■ **Exercise**:
Beginning with the line that holds "nose: (111, 239)" in the data below, give again every line through the one that holds "left eye: (170, 157)", exactly as written.

■ **Records**:
━━━━━━━━━━━━━━━━━━━━

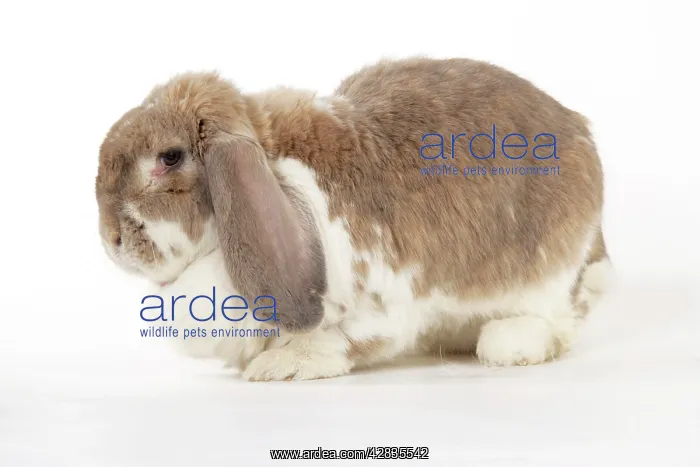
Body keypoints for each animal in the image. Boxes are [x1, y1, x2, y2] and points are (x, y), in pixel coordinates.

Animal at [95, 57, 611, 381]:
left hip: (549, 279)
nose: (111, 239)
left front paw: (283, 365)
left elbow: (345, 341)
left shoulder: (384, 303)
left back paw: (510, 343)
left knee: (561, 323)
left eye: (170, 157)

━━━━━━━━━━━━━━━━━━━━

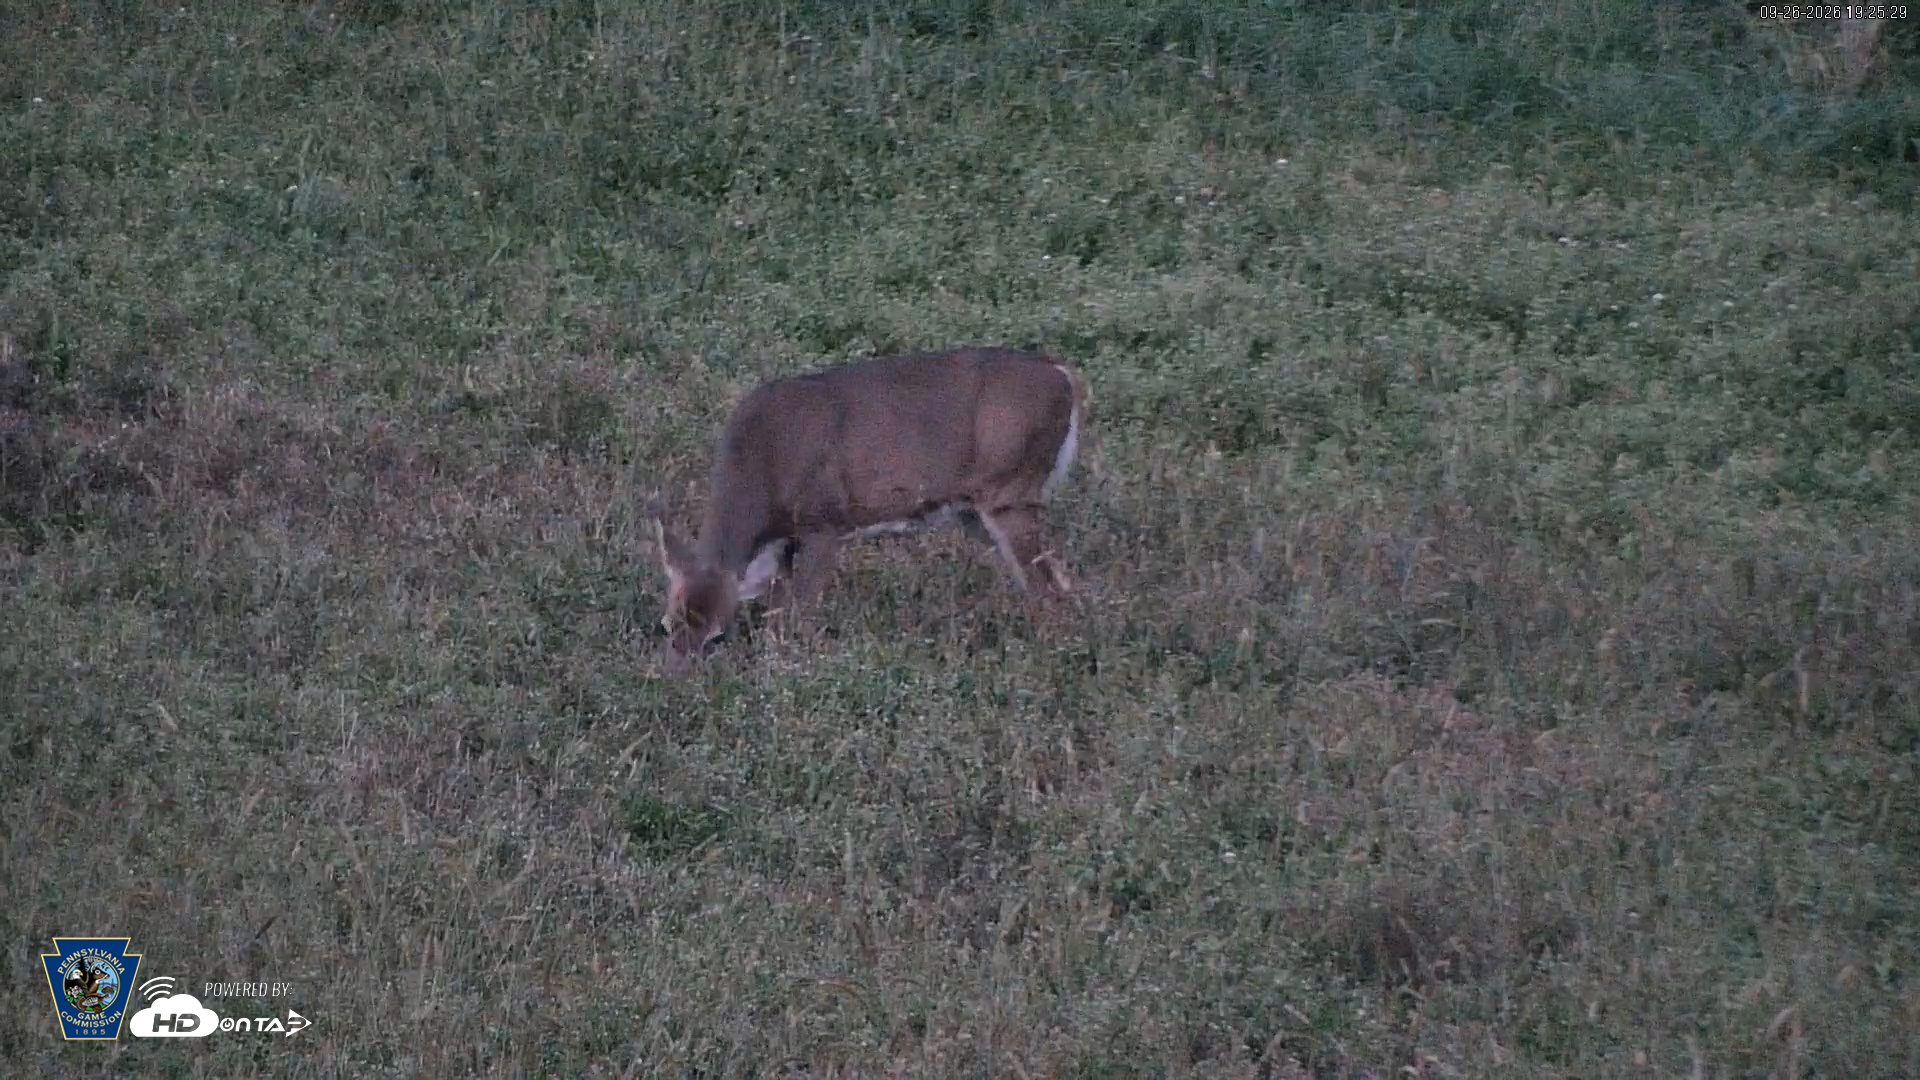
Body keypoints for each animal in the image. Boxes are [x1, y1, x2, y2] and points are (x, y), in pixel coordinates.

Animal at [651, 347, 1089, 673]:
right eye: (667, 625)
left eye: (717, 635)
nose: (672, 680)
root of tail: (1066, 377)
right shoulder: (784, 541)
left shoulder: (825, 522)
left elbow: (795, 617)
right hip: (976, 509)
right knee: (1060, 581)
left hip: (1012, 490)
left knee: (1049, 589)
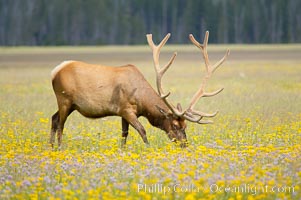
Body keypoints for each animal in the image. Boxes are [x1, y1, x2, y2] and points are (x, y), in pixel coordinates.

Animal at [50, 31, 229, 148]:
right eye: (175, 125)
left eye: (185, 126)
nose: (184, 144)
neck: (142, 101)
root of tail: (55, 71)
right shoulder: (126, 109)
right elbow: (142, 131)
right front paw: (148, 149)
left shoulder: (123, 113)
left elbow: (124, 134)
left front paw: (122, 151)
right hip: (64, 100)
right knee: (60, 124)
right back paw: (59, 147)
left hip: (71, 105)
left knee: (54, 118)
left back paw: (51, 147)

━━━━━━━━━━━━━━━━━━━━

■ **Task response**:
nose: (111, 239)
left front paw: (283, 365)
left elbow: (345, 341)
left shoulder: (384, 303)
left back paw: (510, 343)
left knee: (561, 323)
left eye: (170, 157)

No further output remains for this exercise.